(Data excerpts)

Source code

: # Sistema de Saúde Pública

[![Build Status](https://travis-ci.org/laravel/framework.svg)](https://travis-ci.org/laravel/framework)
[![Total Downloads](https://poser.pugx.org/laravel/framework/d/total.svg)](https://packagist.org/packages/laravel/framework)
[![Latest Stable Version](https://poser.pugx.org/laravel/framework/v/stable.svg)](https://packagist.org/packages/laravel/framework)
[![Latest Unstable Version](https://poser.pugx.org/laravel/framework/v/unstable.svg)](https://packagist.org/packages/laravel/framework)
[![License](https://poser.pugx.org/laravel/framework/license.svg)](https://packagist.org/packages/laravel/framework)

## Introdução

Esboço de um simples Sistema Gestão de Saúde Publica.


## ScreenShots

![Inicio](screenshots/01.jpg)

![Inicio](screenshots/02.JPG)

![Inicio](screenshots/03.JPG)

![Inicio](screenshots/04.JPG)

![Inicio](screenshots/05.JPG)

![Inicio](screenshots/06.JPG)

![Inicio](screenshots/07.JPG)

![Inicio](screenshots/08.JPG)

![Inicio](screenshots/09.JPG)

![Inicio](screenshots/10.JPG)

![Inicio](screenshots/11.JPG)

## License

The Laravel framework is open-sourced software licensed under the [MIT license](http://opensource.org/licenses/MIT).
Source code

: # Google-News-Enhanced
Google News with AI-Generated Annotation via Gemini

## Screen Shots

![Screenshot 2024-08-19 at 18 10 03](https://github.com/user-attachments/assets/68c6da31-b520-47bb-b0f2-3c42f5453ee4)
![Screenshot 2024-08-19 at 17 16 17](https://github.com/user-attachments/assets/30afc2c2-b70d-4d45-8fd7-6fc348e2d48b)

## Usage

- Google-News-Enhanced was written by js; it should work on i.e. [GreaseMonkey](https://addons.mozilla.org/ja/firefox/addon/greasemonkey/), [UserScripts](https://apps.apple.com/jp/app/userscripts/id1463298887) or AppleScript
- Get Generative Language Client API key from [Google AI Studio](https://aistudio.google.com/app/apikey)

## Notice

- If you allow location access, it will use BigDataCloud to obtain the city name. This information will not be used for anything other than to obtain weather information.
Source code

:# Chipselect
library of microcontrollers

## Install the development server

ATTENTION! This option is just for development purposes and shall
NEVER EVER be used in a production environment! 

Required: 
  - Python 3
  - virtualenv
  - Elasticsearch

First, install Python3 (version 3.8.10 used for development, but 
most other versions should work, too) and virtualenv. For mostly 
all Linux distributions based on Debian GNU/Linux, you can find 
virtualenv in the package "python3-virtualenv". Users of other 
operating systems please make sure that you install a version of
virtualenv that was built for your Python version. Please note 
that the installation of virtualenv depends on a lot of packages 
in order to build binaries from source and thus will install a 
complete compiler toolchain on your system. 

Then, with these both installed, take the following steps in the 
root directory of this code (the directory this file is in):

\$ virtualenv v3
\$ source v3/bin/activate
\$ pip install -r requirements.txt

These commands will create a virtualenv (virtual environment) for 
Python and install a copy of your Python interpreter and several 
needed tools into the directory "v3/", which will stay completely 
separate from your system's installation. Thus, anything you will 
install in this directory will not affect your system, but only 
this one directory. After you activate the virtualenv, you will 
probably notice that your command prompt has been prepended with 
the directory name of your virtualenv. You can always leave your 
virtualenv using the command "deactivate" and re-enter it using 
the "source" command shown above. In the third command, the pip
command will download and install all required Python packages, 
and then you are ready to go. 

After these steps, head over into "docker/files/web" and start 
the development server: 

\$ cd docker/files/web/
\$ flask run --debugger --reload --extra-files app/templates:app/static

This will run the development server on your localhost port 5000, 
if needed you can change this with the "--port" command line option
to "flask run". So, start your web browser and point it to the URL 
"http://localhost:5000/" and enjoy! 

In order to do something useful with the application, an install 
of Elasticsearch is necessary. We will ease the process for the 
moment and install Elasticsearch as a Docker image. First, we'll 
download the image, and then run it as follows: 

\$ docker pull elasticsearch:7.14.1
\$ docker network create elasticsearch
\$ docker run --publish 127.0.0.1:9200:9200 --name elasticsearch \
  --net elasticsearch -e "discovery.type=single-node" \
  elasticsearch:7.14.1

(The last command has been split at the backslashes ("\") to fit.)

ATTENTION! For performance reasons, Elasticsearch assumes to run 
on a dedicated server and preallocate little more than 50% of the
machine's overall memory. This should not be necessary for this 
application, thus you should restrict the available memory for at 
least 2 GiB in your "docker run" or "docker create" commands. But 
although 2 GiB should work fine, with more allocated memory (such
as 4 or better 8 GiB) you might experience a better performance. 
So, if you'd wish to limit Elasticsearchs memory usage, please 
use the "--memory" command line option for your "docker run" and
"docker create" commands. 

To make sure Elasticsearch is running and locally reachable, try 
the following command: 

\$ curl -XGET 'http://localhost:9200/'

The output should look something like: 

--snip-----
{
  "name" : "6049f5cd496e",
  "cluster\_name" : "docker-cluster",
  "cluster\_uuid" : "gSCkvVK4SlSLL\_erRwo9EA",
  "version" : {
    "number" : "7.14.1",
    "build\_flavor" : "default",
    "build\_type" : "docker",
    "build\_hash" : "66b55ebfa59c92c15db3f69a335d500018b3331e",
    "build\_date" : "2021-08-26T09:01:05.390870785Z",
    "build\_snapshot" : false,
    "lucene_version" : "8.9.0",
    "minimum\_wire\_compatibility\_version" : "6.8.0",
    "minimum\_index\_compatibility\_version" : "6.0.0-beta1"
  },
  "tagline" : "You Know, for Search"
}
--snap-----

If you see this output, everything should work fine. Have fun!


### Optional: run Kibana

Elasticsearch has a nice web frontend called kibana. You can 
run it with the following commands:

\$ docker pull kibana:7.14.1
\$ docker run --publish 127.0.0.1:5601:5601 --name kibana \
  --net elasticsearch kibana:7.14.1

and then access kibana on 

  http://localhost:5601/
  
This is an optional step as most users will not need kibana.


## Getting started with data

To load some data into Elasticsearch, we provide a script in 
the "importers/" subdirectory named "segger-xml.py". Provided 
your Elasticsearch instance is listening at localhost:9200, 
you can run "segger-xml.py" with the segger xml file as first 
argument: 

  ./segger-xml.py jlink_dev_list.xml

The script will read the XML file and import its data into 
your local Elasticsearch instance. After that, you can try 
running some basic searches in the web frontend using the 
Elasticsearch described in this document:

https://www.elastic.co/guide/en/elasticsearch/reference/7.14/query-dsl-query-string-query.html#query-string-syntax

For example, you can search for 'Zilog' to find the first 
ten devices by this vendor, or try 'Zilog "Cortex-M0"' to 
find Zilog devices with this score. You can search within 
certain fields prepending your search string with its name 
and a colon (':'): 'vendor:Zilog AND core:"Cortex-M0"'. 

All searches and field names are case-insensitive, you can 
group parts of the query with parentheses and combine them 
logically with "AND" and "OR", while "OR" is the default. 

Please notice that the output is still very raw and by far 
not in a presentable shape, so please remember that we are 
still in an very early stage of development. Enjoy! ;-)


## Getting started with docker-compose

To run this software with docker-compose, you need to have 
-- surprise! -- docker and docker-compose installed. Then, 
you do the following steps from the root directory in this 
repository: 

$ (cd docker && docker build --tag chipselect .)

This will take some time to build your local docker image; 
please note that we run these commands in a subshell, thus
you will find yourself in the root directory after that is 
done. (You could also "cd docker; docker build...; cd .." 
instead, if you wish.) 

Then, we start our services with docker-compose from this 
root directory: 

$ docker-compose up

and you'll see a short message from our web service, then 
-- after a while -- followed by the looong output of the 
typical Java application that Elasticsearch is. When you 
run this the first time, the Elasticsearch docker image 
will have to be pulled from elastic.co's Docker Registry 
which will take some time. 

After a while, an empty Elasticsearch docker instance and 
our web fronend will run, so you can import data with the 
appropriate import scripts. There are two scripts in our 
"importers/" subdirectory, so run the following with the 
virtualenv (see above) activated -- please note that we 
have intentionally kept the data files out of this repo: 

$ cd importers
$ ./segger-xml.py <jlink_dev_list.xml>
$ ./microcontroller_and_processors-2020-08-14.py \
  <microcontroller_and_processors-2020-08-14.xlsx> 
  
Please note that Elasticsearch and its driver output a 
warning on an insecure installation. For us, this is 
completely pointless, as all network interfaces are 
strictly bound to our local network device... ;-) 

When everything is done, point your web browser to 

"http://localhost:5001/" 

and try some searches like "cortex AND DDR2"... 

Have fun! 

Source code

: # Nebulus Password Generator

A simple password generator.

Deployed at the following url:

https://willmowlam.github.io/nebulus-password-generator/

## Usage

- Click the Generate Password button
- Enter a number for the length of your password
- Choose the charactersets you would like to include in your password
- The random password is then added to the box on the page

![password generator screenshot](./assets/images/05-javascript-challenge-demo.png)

__Goal of the exercise__:
Copy out only the lines of the records above from the one with "docker pull elasticsearch:7.14.1" through the one with "(The last command", exactly as they stand, both included.

__Response for this exercise__:
\$ docker pull elasticsearch:7.14.1
\$ docker network create elasticsearch
\$ docker run --publish 127.0.0.1:9200:9200 --name elasticsearch \
  --net elasticsearch -e "discovery.type=single-node" \
  elasticsearch:7.14.1

(The last command has been split at the backslashes ("\") to fit.)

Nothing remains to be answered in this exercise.